BROOKSVILLE — When Chinsegut Nature Center director Kristin Wood organized the first Pioneer Day festival 15 years ago, it was with the hope that people in the community might enjoy spending the day living in the past and exploring what life was like before electricity, cars and telephones.
What she didn't expect that a number of visitors would find the activities such as ropemaking, cane weaving, butter churning so fascinating that they would take them up as a hobby. As a result, Wood now has a healthy list of volunteers who are willing to come out each year to share their skills.
"They like passing along something they consider is too important to let die out," said Wood. "It's the people who take the time and effort to learn those skills that helps keep them alive for the future."

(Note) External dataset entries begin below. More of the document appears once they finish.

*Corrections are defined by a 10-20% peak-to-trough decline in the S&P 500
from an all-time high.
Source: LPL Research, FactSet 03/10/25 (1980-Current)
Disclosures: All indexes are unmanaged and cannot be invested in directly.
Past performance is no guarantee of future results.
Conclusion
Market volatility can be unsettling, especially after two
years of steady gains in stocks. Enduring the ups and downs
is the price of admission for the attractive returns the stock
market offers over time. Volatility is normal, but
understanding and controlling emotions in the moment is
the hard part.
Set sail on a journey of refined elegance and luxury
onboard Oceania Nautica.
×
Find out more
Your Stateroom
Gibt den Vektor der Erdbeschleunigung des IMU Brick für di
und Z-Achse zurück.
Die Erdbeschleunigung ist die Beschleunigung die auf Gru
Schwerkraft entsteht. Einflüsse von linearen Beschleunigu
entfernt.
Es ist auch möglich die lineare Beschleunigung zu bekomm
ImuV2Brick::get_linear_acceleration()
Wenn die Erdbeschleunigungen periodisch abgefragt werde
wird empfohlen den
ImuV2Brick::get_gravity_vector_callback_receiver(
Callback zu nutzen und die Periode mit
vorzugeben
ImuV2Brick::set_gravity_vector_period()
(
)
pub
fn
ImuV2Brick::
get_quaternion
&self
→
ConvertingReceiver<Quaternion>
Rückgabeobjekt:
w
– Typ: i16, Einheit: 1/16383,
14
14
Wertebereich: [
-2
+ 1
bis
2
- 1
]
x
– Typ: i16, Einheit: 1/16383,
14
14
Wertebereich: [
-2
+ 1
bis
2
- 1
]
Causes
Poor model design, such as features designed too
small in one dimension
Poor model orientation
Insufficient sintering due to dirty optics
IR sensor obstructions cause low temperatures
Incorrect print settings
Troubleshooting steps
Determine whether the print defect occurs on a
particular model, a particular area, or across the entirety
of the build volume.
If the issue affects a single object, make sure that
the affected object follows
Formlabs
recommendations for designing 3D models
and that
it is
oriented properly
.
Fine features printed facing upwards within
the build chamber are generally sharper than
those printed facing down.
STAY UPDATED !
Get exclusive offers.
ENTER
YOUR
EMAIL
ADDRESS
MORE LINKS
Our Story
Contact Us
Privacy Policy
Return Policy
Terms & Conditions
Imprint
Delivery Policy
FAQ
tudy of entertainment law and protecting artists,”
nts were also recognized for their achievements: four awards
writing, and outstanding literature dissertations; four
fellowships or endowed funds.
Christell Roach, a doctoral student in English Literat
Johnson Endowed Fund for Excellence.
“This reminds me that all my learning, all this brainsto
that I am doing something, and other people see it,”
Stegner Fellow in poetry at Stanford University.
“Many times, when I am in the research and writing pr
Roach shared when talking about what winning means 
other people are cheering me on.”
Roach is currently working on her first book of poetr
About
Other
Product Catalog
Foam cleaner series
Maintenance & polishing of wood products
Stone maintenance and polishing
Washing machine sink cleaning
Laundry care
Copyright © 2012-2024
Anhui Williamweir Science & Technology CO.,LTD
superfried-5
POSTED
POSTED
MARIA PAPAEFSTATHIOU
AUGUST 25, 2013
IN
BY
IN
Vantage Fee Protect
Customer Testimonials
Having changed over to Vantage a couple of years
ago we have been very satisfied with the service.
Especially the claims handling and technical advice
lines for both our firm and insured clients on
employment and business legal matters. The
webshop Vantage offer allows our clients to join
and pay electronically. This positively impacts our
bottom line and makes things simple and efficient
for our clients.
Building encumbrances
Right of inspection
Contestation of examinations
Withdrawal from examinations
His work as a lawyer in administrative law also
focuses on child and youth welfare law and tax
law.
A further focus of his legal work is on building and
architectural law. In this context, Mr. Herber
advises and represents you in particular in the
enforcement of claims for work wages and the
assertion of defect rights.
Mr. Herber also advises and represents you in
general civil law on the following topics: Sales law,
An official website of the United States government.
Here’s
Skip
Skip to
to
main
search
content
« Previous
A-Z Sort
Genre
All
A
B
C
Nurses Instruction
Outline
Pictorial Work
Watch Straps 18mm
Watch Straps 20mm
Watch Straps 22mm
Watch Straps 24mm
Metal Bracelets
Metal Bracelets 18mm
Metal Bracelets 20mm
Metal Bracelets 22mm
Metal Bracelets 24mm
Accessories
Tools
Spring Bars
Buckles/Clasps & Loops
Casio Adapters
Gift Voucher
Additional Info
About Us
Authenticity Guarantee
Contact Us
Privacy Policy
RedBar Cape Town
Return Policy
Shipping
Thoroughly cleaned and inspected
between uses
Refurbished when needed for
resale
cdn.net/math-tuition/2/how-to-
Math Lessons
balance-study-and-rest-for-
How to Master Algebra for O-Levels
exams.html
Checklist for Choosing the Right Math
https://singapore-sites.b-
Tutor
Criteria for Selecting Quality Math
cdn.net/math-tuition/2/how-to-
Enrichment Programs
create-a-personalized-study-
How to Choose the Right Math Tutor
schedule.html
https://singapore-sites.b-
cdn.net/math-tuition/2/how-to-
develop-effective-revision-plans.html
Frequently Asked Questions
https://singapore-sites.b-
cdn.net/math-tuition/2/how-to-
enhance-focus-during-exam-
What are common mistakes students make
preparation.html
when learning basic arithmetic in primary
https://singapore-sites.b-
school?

Ridge Manor Estates resident Judie Bradley is one of those people. She will be at the festival from 9 a.m. to 4 p.m. Saturday, demonstrating the art of fabric weaving. The hobby found a calling in her two years ago after she watched someone demonstrate the loom.
"I gave it a try and I was instantly hooked," Bradley said. "It gets in you. The more you do it, the more you want to learn."
Although the basic fabric weaving process is fairly simple, Bradley insists that it's more intricate than it looks.
"It takes time and you have to have a good amount of patience," she offered. "It makes you appreciate the time it took 150 years ago to make something simple like a cotton shirt."
In fact, Bradley contends it takes nearly five hours to thread the necessary fiber through the loom to a three-yard square of cotton fabric. And it takes another five hours operating the machine to make the cloth.
Bradley said that her greatest joy is showing young children how to operate the loom.
"That's why I love the festival so much," she said. "It's all about hands-on. I think kids appreciate that there are fun activities that don't involve sitting down in front of something to be entertained."